Thrombin induces NO release from cultured rat microglia via protein kinase C, mitogen-activated protein kinase, and NF-kappa B.
Ryu, J; Pyo, H; Jou, I; Joe, E
The Journal of biological chemistry, 275(39):29955-29959, 2000
The Journal of biological chemistry
Microglia, brain resident macrophages, become activated in brains injured due to trauma, ischemia, or neurodegenerative diseases. In this study, we found that thrombin treatment of microglia induced NO release/inducible nitric-oxide synthase expression, a prominent marker of activation. The effect of thrombin on NO release increased dose-dependently within the range of 5-20 units/ml. In immunoblot analyses, inducible nitric-oxide synthase expression was detected within 9 h after thrombin treatment.
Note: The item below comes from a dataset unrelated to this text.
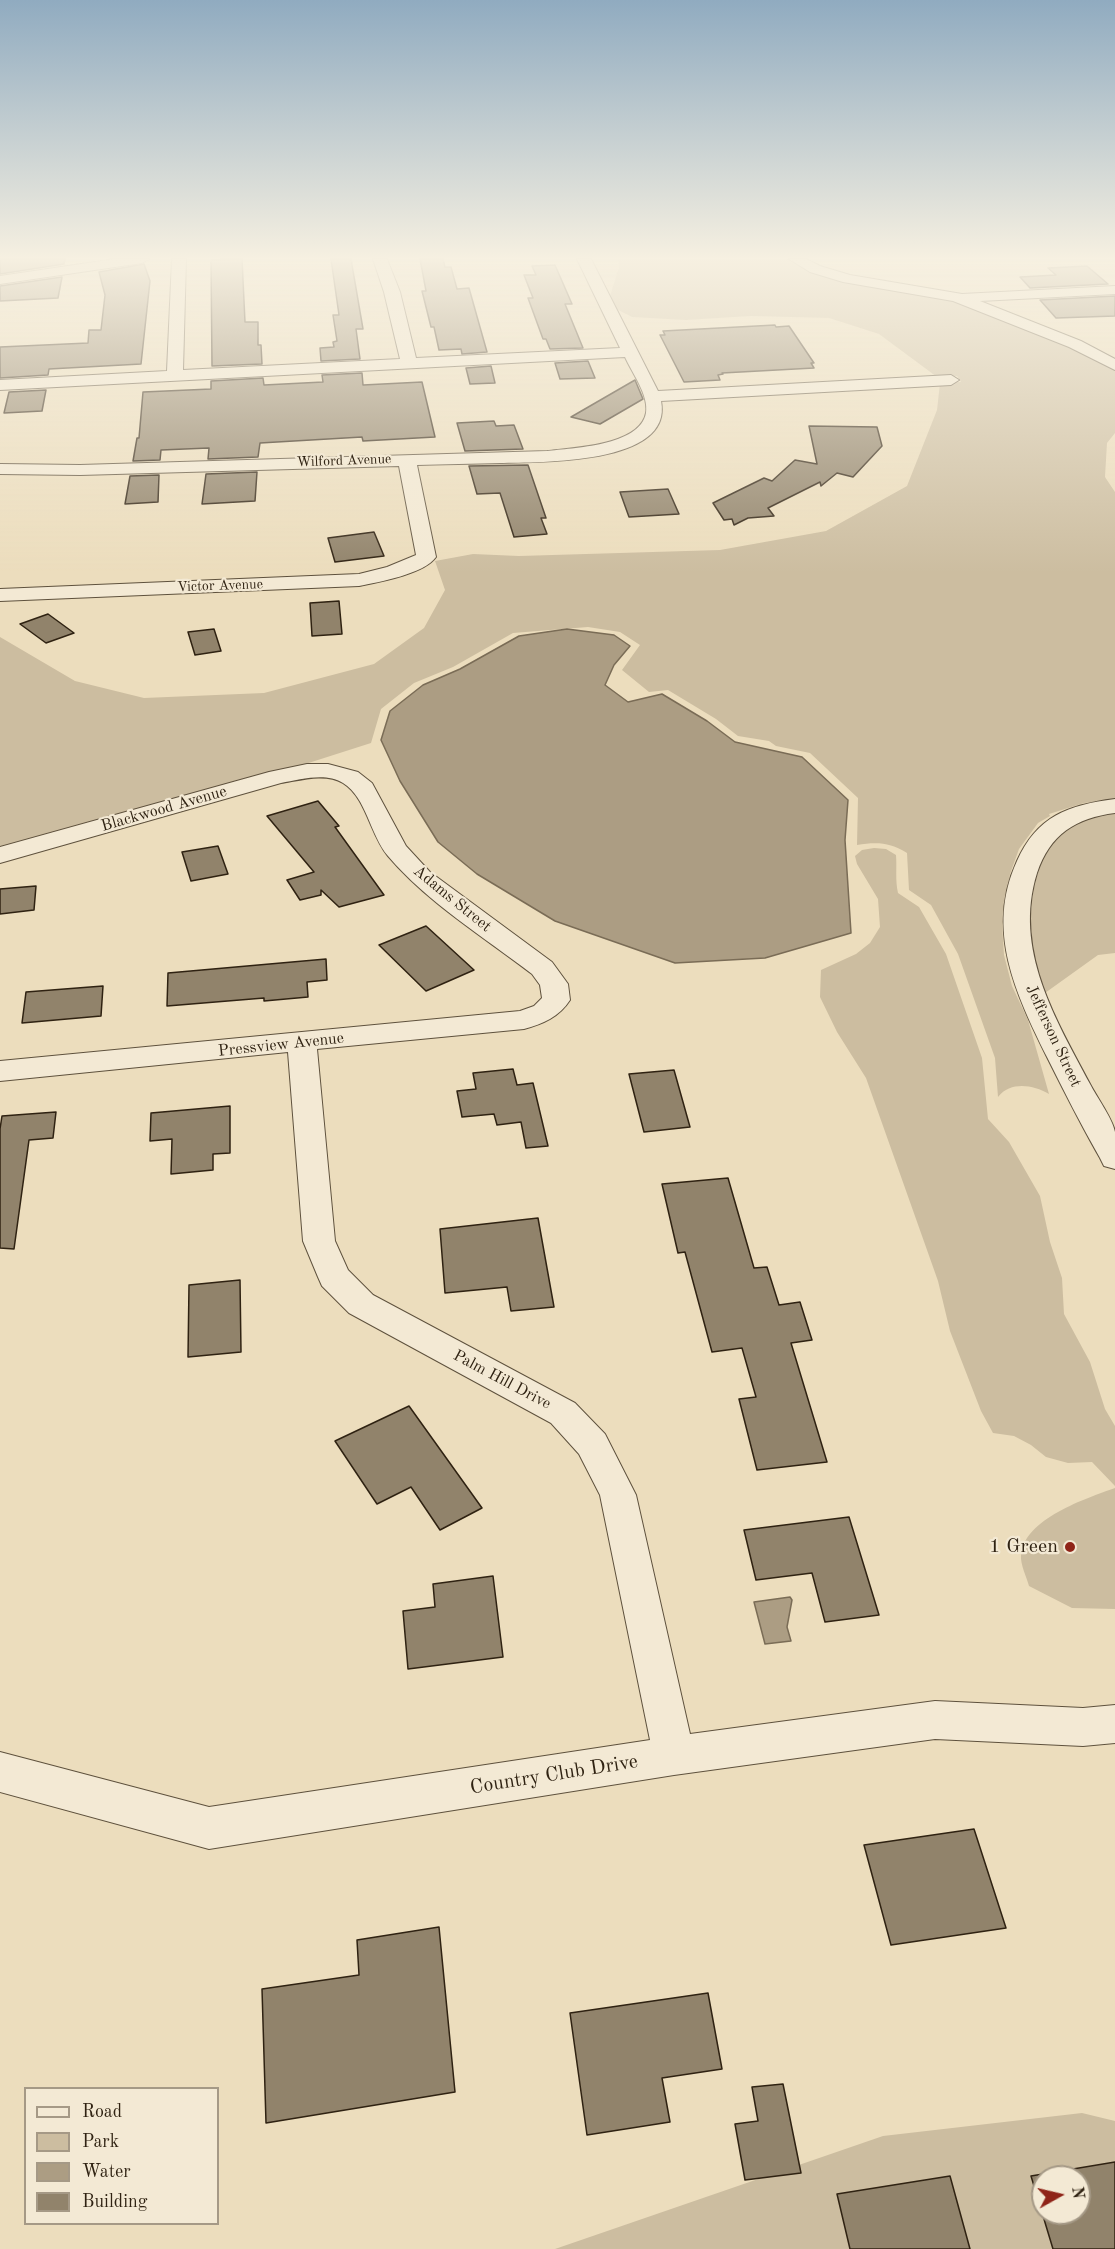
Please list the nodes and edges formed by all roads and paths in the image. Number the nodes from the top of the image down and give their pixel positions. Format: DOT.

This effect of thrombin was significantly reduced by protein kinase C inhibitors, such as Go6976, bisindolylmaleimide, and Ro31-8220. Within 15 min, thrombin activated three subtypes of mitogen-activated protein kinases: extracellular signal-regulated kinase, p38, and c-Jun N-terminal kinase/stress-activated protein kinase. Inhibition of the extracellular signal-regulated kinase pathway and p38 reduced the NO release of thrombin-treated microglia. Thrombin also activated nuclear factor kappaB (NF-kappaB) within 5 min, and N-acetyl cysteine, an inhibitor of NF-kappaB, reduced NO release. However, thrombin receptor agonist peptide (an agonist of protease activated receptor-1 (PAR-1)), could not mimic the effect of thrombin, and cathepsin G, a PAR-1 inhibitor, did not reduce the effect of thrombin. These results suggest that thrombin can activate microglia via protein kinase C, mitogen-activated protein kinases, and NF-kappaB but that this occurs independently of PAR-1.